En descendance depuis la souche : d’Aboville. La souche porte 1, ses enfants 1.1, 1.2… dans l’ordre des naissances, et ainsi de suite.
- 1
- le sujet (Sosa 1)
- 2 · 3
- son père (2) et sa mère (3) — le pair au premier homme, l’impair à la première femme
- 6
- le père de la mère (3 × 2) : le numéro d’un père est toujours le double de celui de son enfant
- 1.2.1
- 1ᵉʳ enfant du 2ᵉ enfant de la souche (d’Aboville)
Preuve, conclusion, hypothèses
Quand les sources se contredisent (deux dates de naissance, deux ascendances possibles), Geneacta ne choisit pas à votre place : les alternatives sont conservées en faisceaux, et vous lisez l’arbre À TRAVERS une hypothèse, que vous pouvez changer d’un clic sur la fiche.
La recherche
La recherche ignore les accents et l’ordre des mots : « lefevre joseph » trouve « Joseph LEFÈVRE ». L’onglet Rechercher interroge, au choix, vos arbres, un arbre précis, les arbres publiés par les autres membres et les actes relevés.

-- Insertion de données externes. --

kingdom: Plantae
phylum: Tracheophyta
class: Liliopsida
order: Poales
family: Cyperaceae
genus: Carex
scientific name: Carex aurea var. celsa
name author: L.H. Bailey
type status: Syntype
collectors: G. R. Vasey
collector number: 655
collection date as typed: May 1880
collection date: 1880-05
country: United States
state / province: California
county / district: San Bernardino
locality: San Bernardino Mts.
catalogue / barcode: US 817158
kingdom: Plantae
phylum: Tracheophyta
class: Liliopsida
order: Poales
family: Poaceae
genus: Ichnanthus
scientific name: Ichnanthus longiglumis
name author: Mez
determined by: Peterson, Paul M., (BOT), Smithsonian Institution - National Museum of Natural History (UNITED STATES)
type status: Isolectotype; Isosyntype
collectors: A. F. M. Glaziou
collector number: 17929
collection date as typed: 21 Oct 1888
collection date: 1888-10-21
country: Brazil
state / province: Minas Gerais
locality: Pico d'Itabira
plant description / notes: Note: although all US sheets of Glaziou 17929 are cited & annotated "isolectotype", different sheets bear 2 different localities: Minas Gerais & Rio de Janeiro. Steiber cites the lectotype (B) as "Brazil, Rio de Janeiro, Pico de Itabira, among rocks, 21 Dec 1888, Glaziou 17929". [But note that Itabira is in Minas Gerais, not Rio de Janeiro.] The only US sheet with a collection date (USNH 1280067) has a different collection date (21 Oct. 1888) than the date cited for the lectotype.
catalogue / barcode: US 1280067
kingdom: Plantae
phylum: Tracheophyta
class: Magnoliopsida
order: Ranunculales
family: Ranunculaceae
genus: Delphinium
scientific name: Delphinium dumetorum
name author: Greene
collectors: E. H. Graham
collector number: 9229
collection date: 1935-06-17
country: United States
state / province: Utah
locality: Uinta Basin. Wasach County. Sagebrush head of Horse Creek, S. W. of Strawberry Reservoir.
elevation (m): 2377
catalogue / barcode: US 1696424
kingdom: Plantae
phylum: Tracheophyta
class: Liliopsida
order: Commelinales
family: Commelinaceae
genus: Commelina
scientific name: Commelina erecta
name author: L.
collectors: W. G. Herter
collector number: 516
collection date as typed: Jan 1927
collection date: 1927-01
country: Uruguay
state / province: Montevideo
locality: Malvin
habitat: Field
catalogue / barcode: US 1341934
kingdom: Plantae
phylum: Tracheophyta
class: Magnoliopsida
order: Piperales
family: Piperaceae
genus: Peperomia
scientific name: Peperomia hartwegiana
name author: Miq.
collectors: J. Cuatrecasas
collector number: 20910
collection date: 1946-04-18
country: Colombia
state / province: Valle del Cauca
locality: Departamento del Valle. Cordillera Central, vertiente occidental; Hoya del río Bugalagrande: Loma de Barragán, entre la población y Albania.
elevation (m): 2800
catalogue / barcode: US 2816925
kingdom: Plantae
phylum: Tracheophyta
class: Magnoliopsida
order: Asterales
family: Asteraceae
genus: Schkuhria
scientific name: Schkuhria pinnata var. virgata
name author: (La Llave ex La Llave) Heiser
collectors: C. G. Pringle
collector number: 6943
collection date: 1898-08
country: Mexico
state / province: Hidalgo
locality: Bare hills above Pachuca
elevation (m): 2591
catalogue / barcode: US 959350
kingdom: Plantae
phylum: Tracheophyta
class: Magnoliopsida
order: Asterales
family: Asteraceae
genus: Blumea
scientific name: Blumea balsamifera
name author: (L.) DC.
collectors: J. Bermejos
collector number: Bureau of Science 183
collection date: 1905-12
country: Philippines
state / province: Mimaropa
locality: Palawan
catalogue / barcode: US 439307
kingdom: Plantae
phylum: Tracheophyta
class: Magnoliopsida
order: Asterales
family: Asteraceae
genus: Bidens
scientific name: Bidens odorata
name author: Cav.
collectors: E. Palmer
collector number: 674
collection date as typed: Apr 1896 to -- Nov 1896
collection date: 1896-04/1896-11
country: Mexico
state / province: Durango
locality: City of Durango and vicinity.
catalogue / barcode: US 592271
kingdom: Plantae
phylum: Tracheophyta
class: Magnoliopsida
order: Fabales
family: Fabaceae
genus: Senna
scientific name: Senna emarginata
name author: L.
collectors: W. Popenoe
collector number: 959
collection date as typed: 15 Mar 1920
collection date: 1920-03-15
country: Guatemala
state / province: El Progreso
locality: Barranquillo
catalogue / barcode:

Confidentialité : les personnes sans décès connu n’entrent JAMAIS dans l’index public — ni chez vous, ni chez les autres. La publication d’un arbre est un choix explicite, réversible, et la dépublication efface tout ce qui avait été projeté.
Les indices automatiques
En arrière-plan, le système compare votre arbre aux arbres publiés et aux actes relevés : mêmes nom, prénom et années proches. Il ne modifie jamais rien — il propose, vous retenez ou vous écartez, et un indice écarté ne revient pas.
Rien ne se perd
Ce qu’un import GEDCOM, GeneWeb ou Gramps ne sait pas traduire est conservé tel quel, relié à la personne concernée, et visible sur sa fiche (« Tout ce que l’on sait »). Ce qu’un export ne sait pas écrire est compté et signalé. Vous pouvez partir à tout moment avec l’intégralité de vos données.